● **Work order**: Take the line with "Browse Commercial Catalog" and all lines after it, through the end of the records below, and repeat them exactly.
Exercise data below:
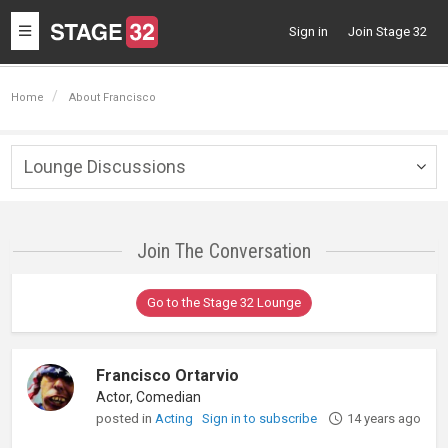
Toggle
Sign in
Join Stage 32
navigation
Home
About Francisco
Lounge Discussions
Togg
navig
Join The Conversation
Go to the Stage 32 Lounge
Francisco Ortarvio
Actor, Comedian
posted in
Acting
Sign in to subscribe
14 years ago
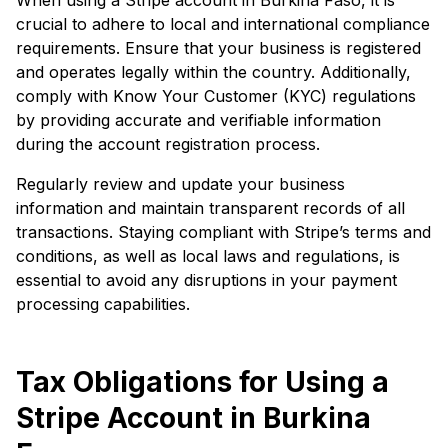
crucial to adhere to local and international compliance
requirements. Ensure that your business is registered
and operates legally within the country. Additionally,
comply with Know Your Customer (KYC) regulations
by providing accurate and verifiable information
during the account registration process.
Regularly review and update your business
information and maintain transparent records of all
transactions. Staying compliant with Stripe’s terms and
conditions, as well as local laws and regulations, is
essential to avoid any disruptions in your payment
processing capabilities.
Tax Obligations for Using a
Stripe Account in Burkina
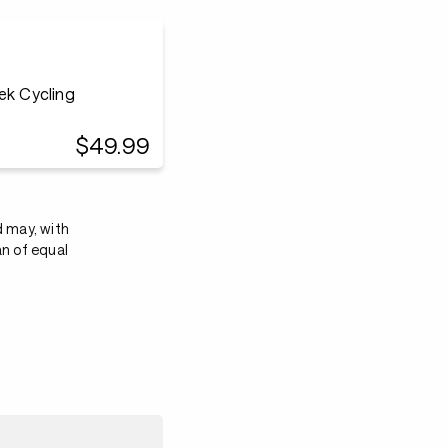
$49.99
d may, with
an of equal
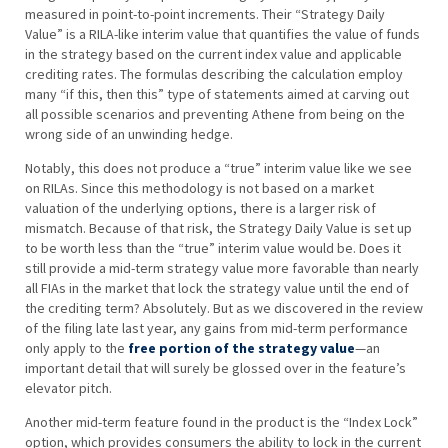
measured in point-to-point increments. Their “Strategy Daily
Value” is a RILA-like interim value that quantifies the value of funds
in the strategy based on the current index value and applicable
crediting rates. The formulas describing the calculation employ
many “if this, then this” type of statements aimed at carving out
all possible scenarios and preventing Athene from being on the
wrong side of an unwinding hedge.
Notably, this does not produce a “true” interim value like we see
on RILAs. Since this methodology is not based on a market
valuation of the underlying options, there is a larger risk of
mismatch. Because of that risk, the Strategy Daily Value is set up
to be worth less than the “true” interim value would be. Does it
still provide a mid-term strategy value more favorable than nearly
all FIAs in the market that lock the strategy value until the end of
the crediting term? Absolutely. But as we discovered in the review
of the filing late last year, any gains from mid-term performance
only apply to the
free portion of the strategy value
—an
important detail that will surely be glossed over in the feature’s
elevator pitch.
Another mid-term feature found in the product is the “Index Lock”
option, which provides consumers the ability to lock in the current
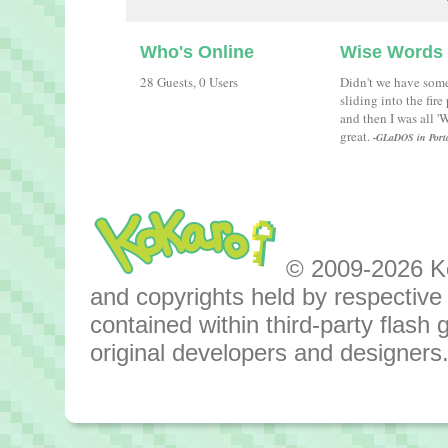
Who's Online
Wise Words
28 Guests, 0 Users
Didn't we have som
sliding into the fir
and then I was all 
great.
-GLaDOS in Port
© 2009-2026 Kok
and copyrights held by respective o
contained within third-party flas
original developers and designers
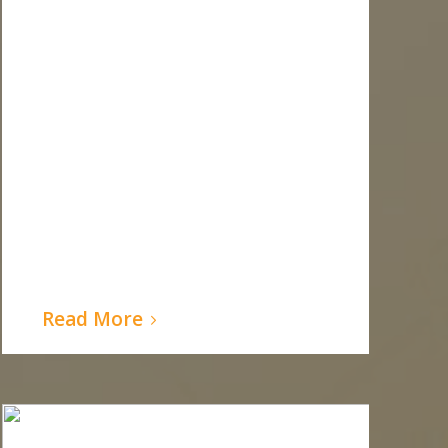
Read More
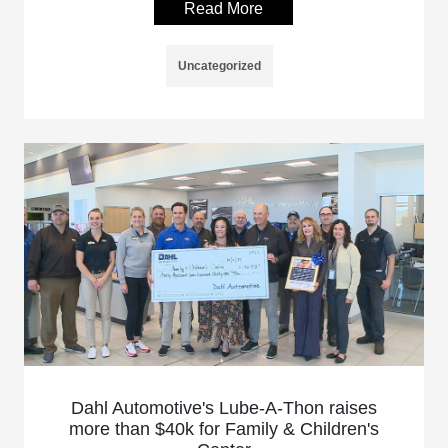
Read More
Uncategorized
Dahl Automotive's Lube-A-Thon raises
more than $40k for Family & Children's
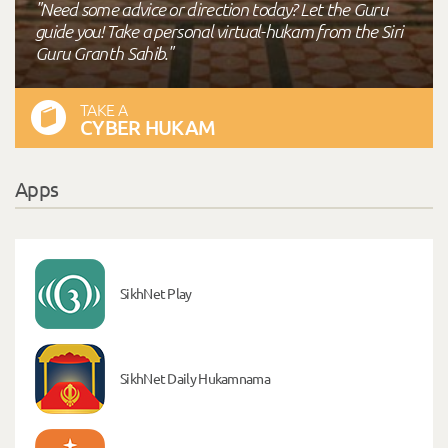
"Need some advice or direction today? Let the Guru
guide you! Take a personal virtual-hukam from the Siri
Guru Granth Sahib."
TAKE A
CYBER HUKAM
Apps
SikhNet Play
SikhNet Daily Hukamnama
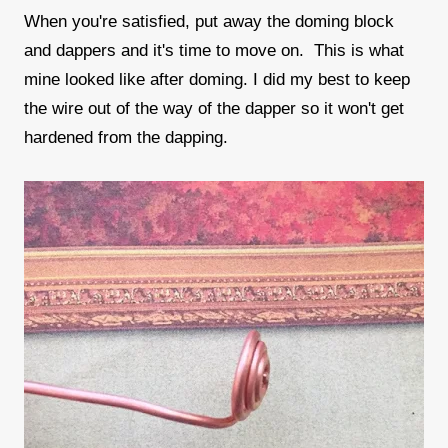
When you're satisfied, put away the doming block
and dappers and it's time to move on. This is what
mine looked like after doming. I did my best to keep
the wire out of the way of the dapper so it won't get
hardened from the dapping.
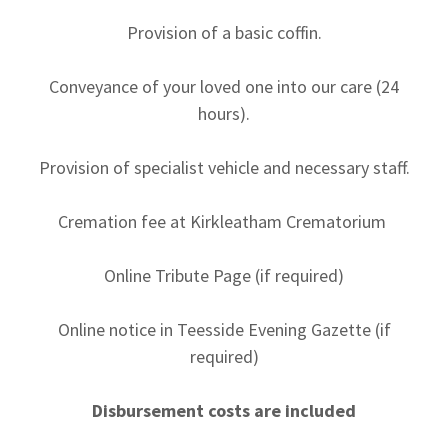
Provision of a basic coffin.
Conveyance of your loved one into our care (24
hours).
Provision of specialist vehicle and necessary staff.
Cremation fee at Kirkleatham Crematorium
Online Tribute Page (if required)
Online notice in Teesside Evening Gazette (if
required)
Disbursement costs are included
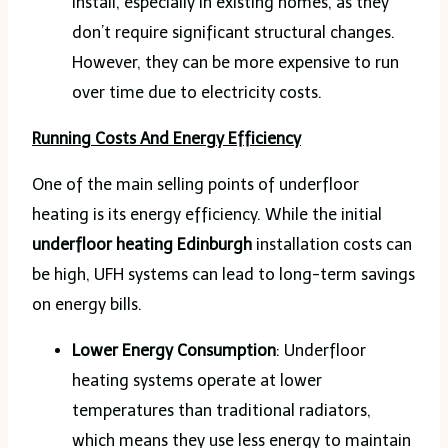
install, especially in existing homes, as they
don’t require significant structural changes.
However, they can be more expensive to run
over time due to electricity costs.
Running Costs And Energy Efficiency
One of the main selling points of underfloor
heating is its energy efficiency. While the initial
underfloor heating Edinburgh
installation costs can
be high, UFH systems can lead to long-term savings
on energy bills.
Lower Energy Consumption
: Underfloor
heating systems operate at lower
temperatures than traditional radiators,
which means they use less energy to maintain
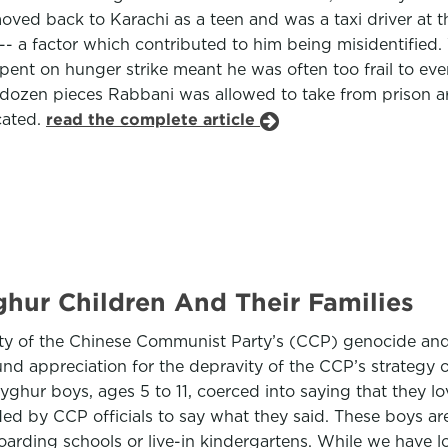
ed back to Karachi as a teen and was a taxi driver at the
t -- a factor which contributed to him being misidentifie
ent on hunger strike meant he was often too frail to ev
zen pieces Rabbani was allowed to take from prison are 
cated.
read the complete article
hur Children And Their Families
ity of the Chinese Communist Party’s (CCP) genocide an
nd appreciation for the depravity of the CCP’s strategy o
yghur boys, ages 5 to 11, coerced into saying that they l
ded by CCP officials to say what they said. These boys a
 boarding schools or live-in kindergartens. While we hav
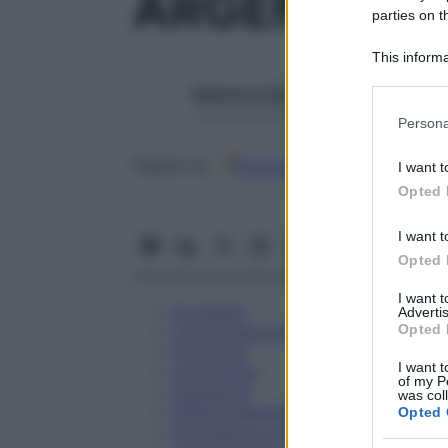
ARGENTUM 
parties on t
This informa
Participants
Redazione Starbene
Please note
1 Gennaio 2025 – Lettura 1 minuto
Persona
information 
deny consent
Google
Discover
Fon
Seguici su
I want t
in below Go
Opted 
I want t
Opted 
I want 
Eccipienti
Advertis
Opted 
Controindicazioni
Posologia
I want t
Avvertenze
of my P
Interazioni
was col
Effetti Indesiderati
Opted 
Gravidanza e Allattamento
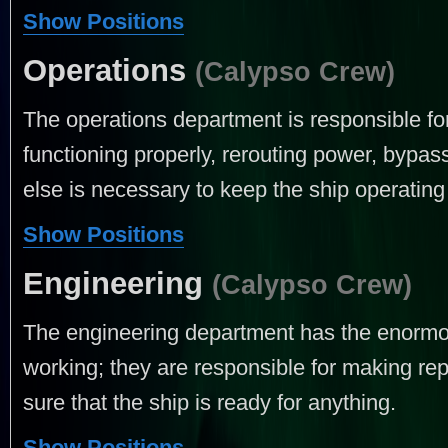
Show Positions
Operations
(Calypso Crew)
The operations department is responsible f
functioning properly, rerouting power, bypas
else is necessary to keep the ship operating 
Show Positions
Engineering
(Calypso Crew)
The engineering department has the enormou
working; they are responsible for making rep
sure that the ship is ready for anything.
Show Positions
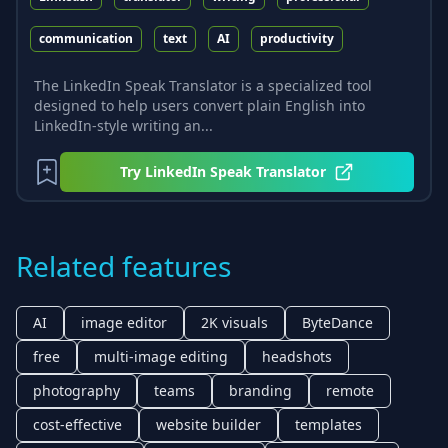
communication
text
AI
productivity
The LinkedIn Speak Translator is a specialized tool
designed to help users convert plain English into
LinkedIn-style writing an...
Try
LinkedIn Speak Translator
Related features
AI
image editor
2K visuals
ByteDance
free
multi-image editing
headshots
photography
teams
branding
remote
cost-effective
website builder
templates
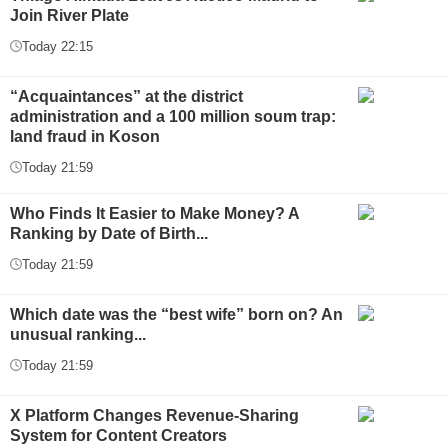
Join River Plate
Today 22:15
“Acquaintances” at the district
administration and a 100 million soum trap:
land fraud in Koson
Today 21:59
Who Finds It Easier to Make Money? A
Ranking by Date of Birth...
Today 21:59
Which date was the “best wife” born on? An
unusual ranking...
Today 21:59
X Platform Changes Revenue-Sharing
System for Content Creators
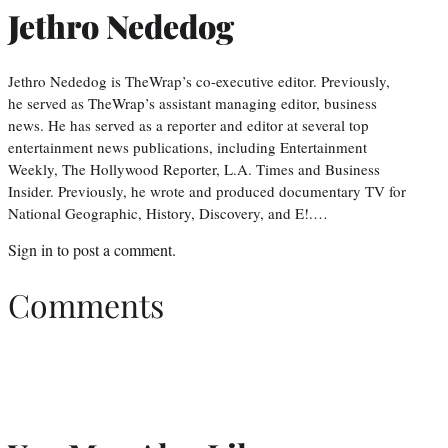
Jethro Nededog
Jethro Nededog is TheWrap’s co-executive editor. Previously,
he served as TheWrap’s assistant managing editor, business
news. He has served as a reporter and editor at several top
entertainment news publications, including Entertainment
Weekly, The Hollywood Reporter, L.A. Times and Business
Insider. Previously, he wrote and produced documentary TV for
National Geographic, History, Discovery, and E!.…
Sign in
to post a comment.
Comments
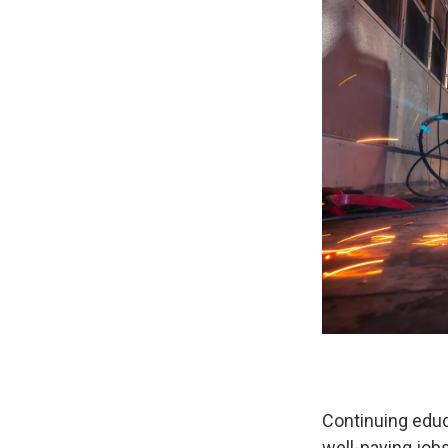
Continuing educ
well-paying jo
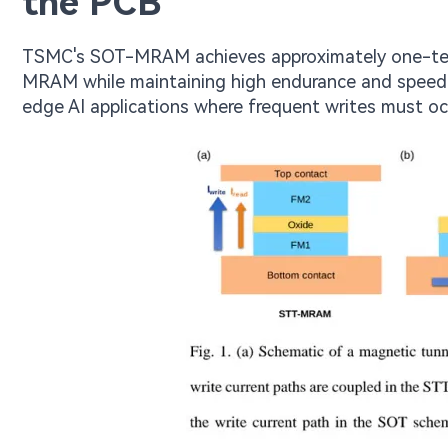
the PCB
TSMC's SOT-MRAM achieves approximately one-tent
MRAM while maintaining high endurance and speed. 
edge AI applications where frequent writes must o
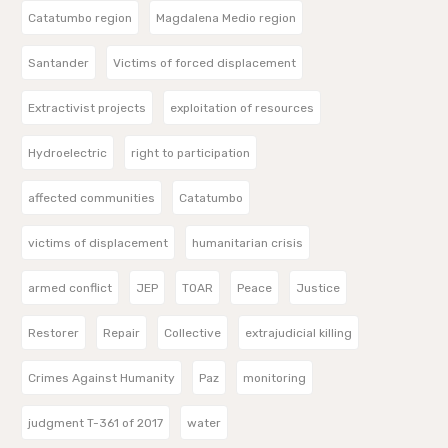
Catatumbo region
Magdalena Medio region
Santander
Victims of forced displacement
Extractivist projects
exploitation of resources
Hydroelectric
right to participation
affected communities
Catatumbo
victims of displacement
humanitarian crisis
armed conflict
JEP
TOAR
Peace
Justice
Restorer
Repair
Collective
extrajudicial killing
Crimes Against Humanity
Paz
monitoring
judgment T-361 of 2017
water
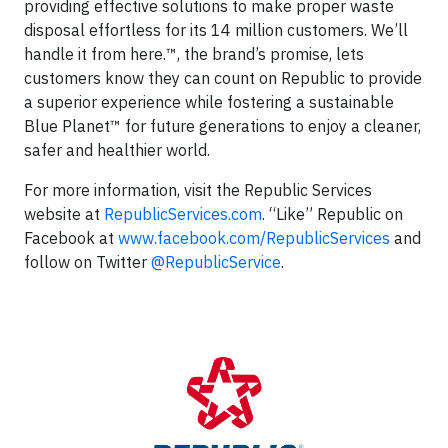
providing effective solutions to make proper waste
disposal effortless for its 14 million customers. We’ll
handle it from here.™, the brand’s promise, lets
customers know they can count on Republic to provide
a superior experience while fostering a sustainable
Blue Planet™ for future generations to enjoy a cleaner,
safer and healthier world.
For more information, visit the Republic Services
website at
RepublicServices.com
. “Like” Republic on
Facebook at
www.facebook.com/RepublicServices
and
follow on Twitter
@RepublicService
.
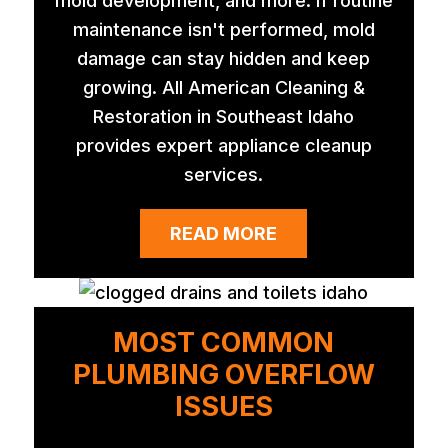
mold development, and more. If routine
maintenance isn't performed, mold
damage can stay hidden and keep
growing. All American Cleaning &
Restoration in Southeast Idaho
provides expert appliance cleanup
services.
READ MORE
MOST COMMON
PLUMBING OVERFLOW
ISSUES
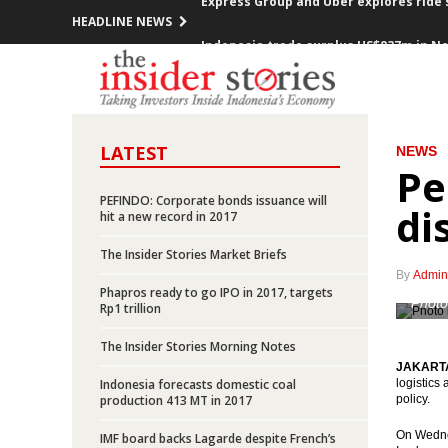
HEADLINE NEWS
Indonesia trade surplus US$837m in N
FOMC decided raises Fed Funds Rate 0.2
ECB kept the interest rate, prepared a
LATEST
NEWS
Indonesia investment rises over 12% in
Pe
Government offers new toll road projec
PEFINDO: Corporate bonds issuance will
di
hit a new record in 2017
Indonesia posted inflation 0.47% m-t-m
The Insider Stories Market Briefs
By
Admin
OPEC cuts production, Indonesia mem
Phapros ready to go IPO in 2017, targets
Photo
Rp1 trillion
Government encouraging the accelerat
The Insider Stories Morning Notes
JAKARTA 
President Jokowi open securitized sch
Indonesia forecasts domestic coal
logistics
production 413 MT in 2017
policy.
Express Group and Uber explores ride 
On Wednes
IMF board backs Lagarde despite French’s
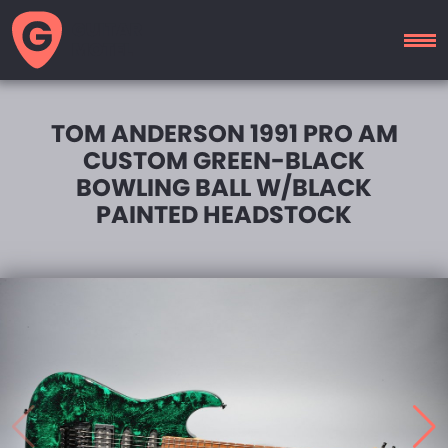
GUITAR
MOTEL
TOM ANDERSON 1991 PRO AM
CUSTOM GREEN-BLACK
BOWLING BALL W/BLACK
PAINTED HEADSTOCK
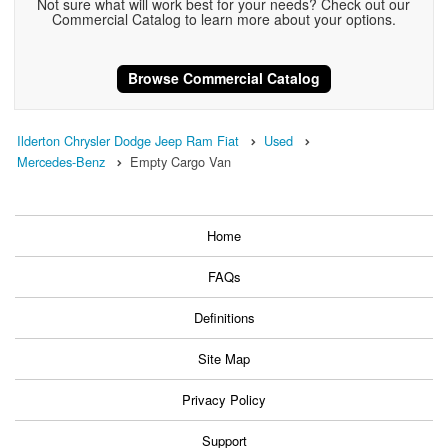
Not sure what will work best for your needs? Check out our
Commercial Catalog to learn more about your options.
Browse Commercial Catalog
Ilderton Chrysler Dodge Jeep Ram Fiat
Used
Mercedes-Benz
Empty Cargo Van
Home
FAQs
Definitions
Site Map
Privacy Policy
Support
End of Exercise data.
● **Task solution**:
Browse Commercial Catalog
Ilderton Chrysler Dodge Jeep Ram Fiat
Used
Mercedes-Benz
Empty Cargo Van
Home
FAQs
Definitions
Site Map
Privacy Policy
Support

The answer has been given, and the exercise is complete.